### Task objective:
Reproduce every line of the listing below word for word, leaving out the pictures.

### Data supplied:
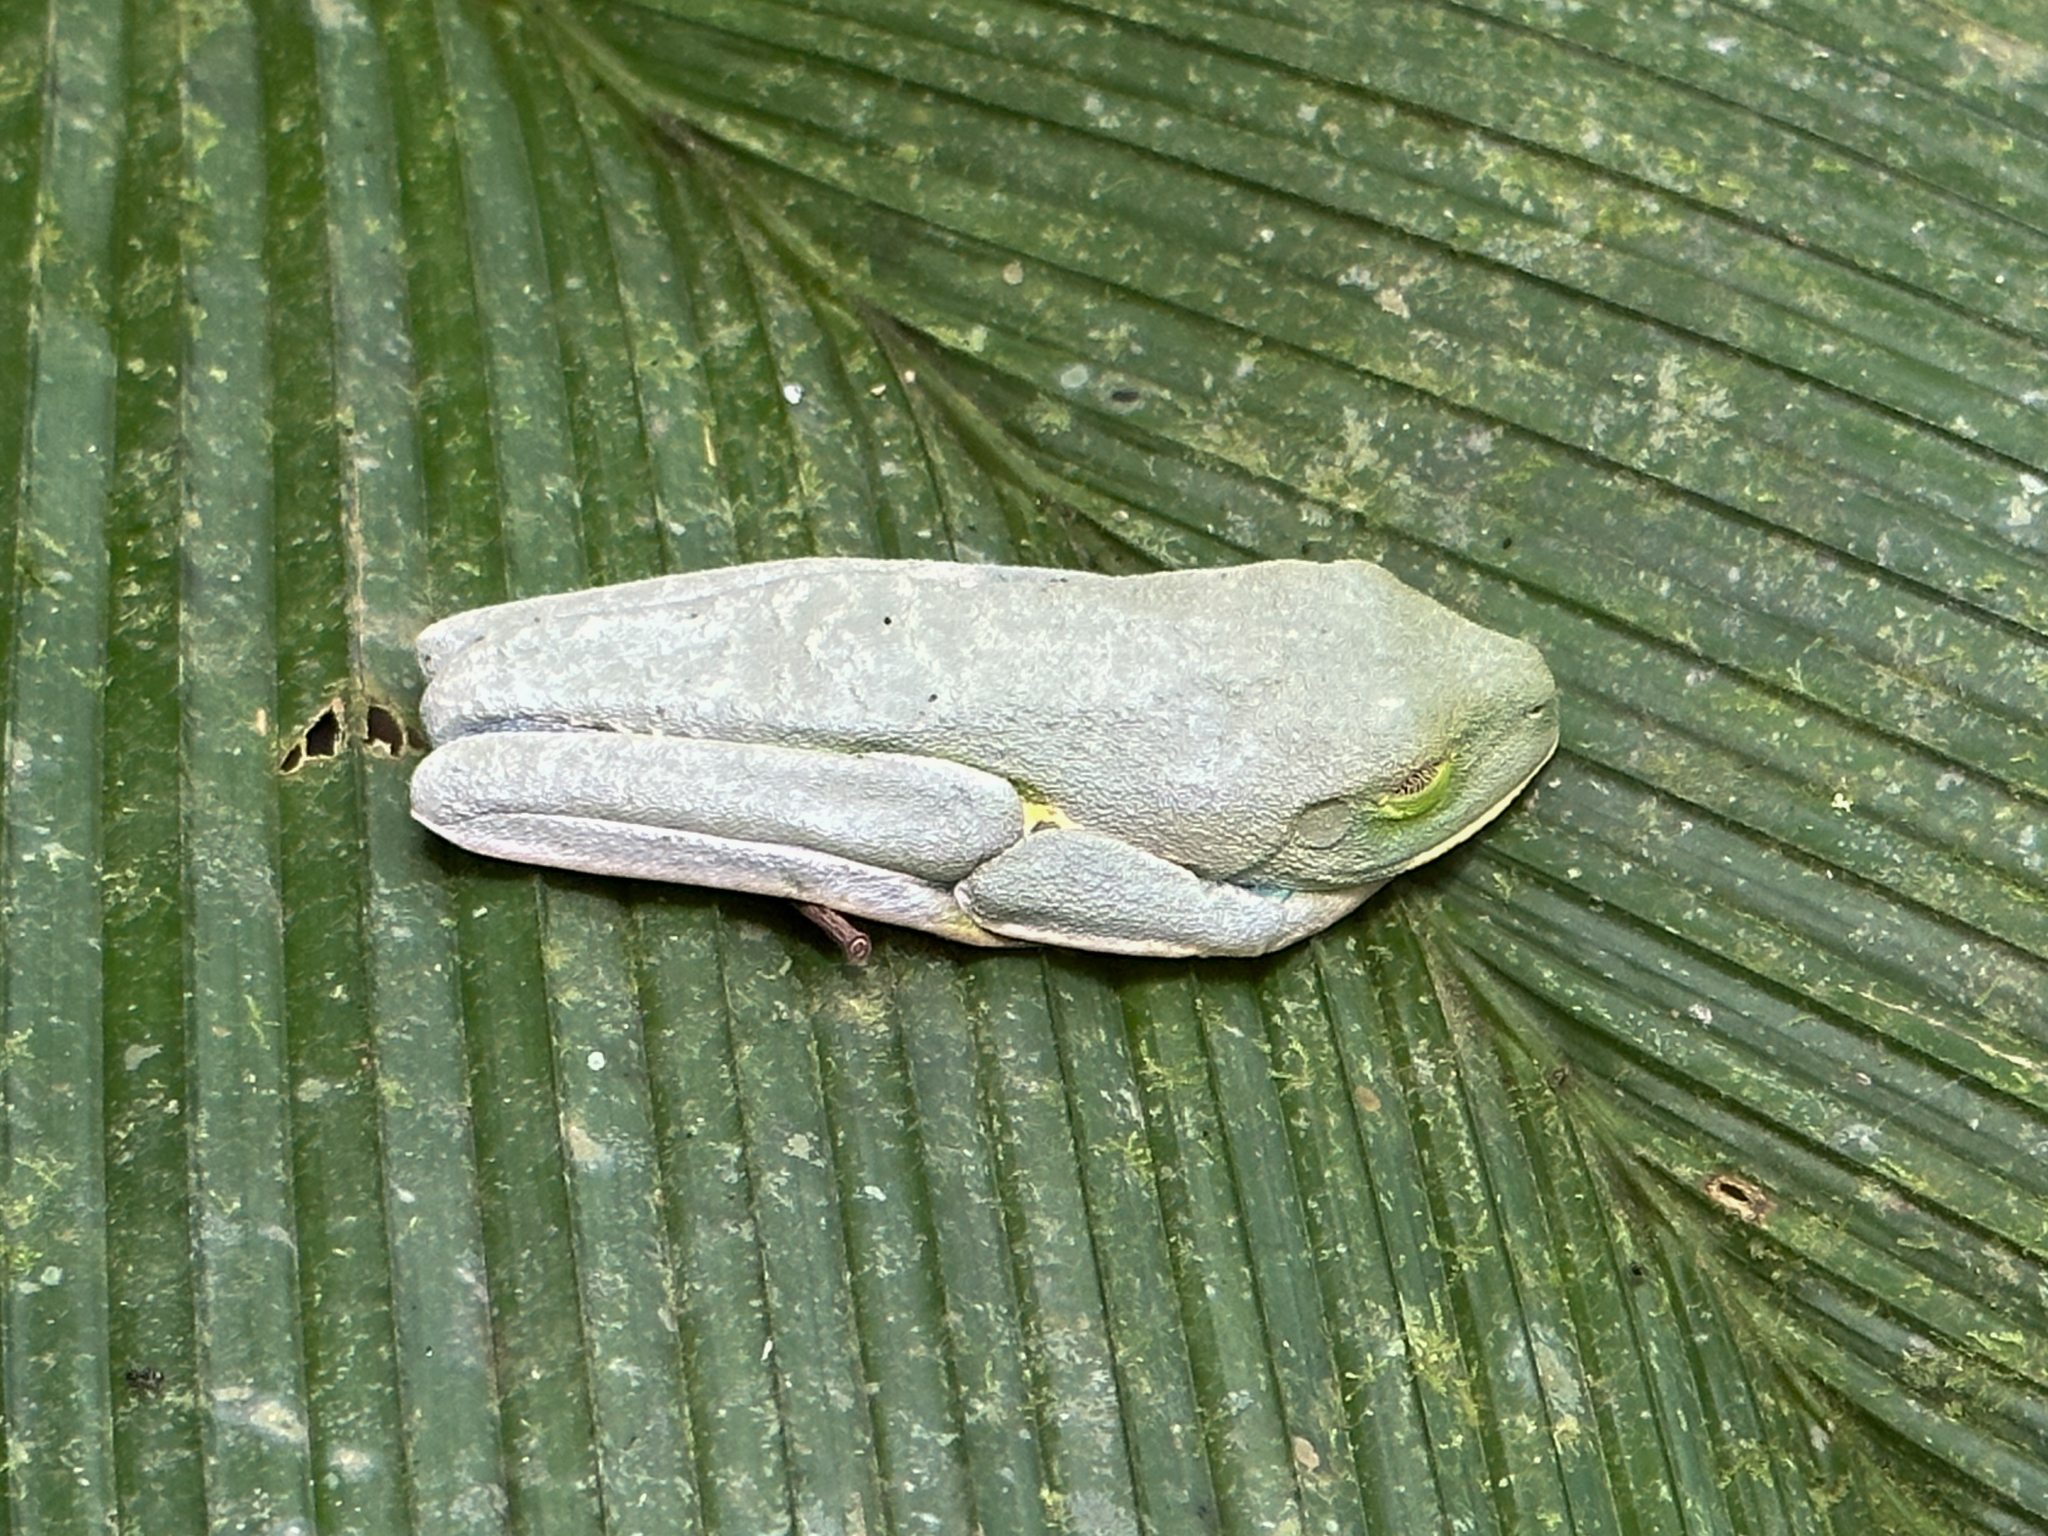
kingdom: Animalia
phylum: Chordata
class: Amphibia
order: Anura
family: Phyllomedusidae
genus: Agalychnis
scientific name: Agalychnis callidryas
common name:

### Answer to this problem:
kingdom: Animalia
phylum: Chordata
class: Amphibia
order: Anura
family: Phyllomedusidae
genus: Agalychnis
scientific name: Agalychnis callidryas
common name:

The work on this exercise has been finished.